What has happened with the Nats since then has made them the hottest team in baseball with a 9-1 record in those ten games. This win was one of the greatest in the Nationals’ history. You can debate the five or so other great ones like the Dan Uggla game against Atlanta or the Kurt Suzuki game against the Mets in 2019 or even the May 24th game of 2019.

The team is now just one game under .500 and could be in sole possession of second place if the score in the Mets vs. Braves game holds up.

After the game, it was tropical shirt dress-up day on the “Happy Flight” to Miami for a four game series this weekend.

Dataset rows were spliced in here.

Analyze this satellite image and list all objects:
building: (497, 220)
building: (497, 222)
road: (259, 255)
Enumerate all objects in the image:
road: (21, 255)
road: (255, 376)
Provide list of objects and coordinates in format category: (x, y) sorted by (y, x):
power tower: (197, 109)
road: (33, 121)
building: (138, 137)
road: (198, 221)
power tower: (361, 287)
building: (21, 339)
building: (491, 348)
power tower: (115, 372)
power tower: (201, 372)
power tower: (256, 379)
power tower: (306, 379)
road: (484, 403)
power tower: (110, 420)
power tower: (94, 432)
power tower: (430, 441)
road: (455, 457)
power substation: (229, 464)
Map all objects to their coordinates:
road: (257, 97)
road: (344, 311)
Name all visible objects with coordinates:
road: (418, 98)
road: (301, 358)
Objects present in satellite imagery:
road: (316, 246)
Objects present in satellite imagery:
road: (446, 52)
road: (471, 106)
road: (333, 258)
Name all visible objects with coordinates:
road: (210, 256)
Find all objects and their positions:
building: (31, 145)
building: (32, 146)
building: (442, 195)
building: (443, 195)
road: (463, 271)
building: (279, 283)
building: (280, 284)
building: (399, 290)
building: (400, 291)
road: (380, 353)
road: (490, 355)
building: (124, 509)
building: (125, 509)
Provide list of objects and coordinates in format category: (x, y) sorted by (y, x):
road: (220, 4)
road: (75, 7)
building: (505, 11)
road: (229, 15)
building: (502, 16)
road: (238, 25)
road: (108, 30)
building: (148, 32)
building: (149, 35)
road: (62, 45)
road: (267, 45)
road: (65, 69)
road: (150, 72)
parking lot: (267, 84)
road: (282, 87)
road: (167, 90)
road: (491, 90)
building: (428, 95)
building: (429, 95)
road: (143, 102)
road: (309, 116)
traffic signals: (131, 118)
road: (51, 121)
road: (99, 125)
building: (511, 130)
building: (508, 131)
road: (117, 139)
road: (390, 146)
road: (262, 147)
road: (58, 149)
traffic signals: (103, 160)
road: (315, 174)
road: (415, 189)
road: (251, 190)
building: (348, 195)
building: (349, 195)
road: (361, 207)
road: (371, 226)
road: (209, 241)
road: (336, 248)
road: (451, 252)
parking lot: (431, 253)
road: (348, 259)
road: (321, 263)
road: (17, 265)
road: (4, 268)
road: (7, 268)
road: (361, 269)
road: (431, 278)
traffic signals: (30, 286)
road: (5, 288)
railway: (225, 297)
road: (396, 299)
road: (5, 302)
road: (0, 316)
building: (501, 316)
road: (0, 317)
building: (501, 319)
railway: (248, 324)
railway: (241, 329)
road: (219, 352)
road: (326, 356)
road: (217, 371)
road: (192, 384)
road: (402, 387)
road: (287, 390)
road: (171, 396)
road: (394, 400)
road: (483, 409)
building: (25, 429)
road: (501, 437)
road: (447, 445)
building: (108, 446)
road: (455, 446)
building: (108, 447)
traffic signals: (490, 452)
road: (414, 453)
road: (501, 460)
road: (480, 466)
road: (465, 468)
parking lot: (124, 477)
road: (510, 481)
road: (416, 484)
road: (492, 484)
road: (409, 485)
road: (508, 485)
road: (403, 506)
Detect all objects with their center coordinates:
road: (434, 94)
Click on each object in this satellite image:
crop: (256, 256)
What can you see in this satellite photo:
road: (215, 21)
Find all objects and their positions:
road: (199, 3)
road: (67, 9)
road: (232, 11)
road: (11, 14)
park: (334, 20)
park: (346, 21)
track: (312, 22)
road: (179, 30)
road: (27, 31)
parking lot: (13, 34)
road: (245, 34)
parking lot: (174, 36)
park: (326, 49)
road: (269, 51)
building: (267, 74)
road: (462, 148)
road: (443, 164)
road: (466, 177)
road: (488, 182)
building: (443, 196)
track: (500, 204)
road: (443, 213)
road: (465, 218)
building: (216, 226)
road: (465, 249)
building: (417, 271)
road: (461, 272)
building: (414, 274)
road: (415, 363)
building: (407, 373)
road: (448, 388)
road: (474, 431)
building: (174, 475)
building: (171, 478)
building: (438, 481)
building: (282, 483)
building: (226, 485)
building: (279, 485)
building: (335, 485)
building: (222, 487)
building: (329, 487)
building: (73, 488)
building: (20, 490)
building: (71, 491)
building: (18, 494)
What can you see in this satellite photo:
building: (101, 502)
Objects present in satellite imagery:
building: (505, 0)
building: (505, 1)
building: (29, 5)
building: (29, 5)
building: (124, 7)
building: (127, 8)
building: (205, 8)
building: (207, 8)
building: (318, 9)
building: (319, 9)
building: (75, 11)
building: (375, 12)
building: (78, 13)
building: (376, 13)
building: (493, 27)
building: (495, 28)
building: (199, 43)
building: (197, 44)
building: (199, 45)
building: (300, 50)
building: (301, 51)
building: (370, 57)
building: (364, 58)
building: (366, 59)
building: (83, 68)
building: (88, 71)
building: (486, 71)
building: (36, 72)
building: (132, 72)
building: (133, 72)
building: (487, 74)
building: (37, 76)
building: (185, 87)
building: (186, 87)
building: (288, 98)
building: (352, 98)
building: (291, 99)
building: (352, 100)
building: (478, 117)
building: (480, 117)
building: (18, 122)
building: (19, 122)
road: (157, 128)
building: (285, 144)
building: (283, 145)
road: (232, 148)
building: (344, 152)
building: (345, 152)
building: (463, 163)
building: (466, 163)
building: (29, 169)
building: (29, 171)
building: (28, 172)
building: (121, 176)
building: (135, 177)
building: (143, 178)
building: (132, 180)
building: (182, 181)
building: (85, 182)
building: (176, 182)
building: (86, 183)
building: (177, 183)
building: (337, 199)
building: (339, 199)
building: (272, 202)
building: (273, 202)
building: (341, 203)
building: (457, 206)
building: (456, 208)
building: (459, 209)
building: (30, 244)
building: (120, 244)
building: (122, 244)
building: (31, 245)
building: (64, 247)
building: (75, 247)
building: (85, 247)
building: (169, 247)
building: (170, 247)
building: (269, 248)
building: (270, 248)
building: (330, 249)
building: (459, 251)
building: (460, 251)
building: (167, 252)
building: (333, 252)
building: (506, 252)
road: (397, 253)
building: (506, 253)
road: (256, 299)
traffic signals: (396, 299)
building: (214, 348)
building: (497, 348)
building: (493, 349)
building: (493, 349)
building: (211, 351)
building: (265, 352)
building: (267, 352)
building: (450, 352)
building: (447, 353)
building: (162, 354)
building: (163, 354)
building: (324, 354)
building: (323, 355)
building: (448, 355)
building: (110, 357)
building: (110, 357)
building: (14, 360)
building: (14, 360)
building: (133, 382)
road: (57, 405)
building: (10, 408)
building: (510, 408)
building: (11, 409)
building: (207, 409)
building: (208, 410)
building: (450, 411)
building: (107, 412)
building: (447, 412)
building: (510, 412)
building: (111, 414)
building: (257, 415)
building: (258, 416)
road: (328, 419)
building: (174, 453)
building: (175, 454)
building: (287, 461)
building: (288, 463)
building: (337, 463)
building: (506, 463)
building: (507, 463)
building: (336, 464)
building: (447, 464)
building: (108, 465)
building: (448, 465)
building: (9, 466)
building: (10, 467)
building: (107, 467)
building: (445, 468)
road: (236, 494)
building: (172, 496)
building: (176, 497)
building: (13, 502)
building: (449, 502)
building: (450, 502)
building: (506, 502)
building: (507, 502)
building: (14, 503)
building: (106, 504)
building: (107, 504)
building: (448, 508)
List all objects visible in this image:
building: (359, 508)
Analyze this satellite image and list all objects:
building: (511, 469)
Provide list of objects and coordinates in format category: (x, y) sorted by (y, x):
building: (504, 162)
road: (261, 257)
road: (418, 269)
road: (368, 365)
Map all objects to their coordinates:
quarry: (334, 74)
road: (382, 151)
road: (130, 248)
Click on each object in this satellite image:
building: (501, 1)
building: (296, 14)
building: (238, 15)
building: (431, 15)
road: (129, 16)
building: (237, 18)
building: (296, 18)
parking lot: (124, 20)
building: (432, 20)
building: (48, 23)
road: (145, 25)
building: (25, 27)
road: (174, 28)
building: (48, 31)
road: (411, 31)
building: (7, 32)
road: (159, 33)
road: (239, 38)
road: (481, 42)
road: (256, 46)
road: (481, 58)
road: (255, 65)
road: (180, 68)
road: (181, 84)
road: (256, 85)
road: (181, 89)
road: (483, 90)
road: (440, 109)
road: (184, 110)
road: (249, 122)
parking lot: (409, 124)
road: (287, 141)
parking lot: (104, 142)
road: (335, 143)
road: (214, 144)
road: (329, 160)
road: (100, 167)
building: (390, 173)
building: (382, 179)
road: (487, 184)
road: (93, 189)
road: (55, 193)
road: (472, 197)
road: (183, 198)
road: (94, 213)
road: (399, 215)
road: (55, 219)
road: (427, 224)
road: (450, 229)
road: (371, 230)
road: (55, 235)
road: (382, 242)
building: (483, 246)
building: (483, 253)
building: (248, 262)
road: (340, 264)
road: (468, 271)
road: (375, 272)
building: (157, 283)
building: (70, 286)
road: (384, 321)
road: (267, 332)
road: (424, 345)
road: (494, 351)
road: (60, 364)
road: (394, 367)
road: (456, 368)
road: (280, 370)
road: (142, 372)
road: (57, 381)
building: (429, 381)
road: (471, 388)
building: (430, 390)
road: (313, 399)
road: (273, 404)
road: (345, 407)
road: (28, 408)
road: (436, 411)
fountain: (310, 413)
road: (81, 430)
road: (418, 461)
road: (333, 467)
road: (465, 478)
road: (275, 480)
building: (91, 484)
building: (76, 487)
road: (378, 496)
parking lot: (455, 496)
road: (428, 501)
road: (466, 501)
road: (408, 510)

The Nats swept this two-game series against the Phillies that had the most dramatic pitcher “foreign substance” frisking we have seen plus managerial arguments and this morning there were tough words from general manager Mike Rizzo who called Phillies manager Joe Girardi a “con artist” and while we expected some more shenannigans in today’s game, all of the drama was in the craziness of the game. The Phillies had two blown saves, a dropped pop-up that was ruled an RBI single for Victor Robles, and some managerial decisions that had you scratching your head.

In the end, the box score was loaded with lots of offense that jacked up many ERAs today in this Nationals win that took 4 hours and 19 minutes to play to the end in front of a crowd of under 18,000 fans, many who booed their home team Phillies at several points in this game.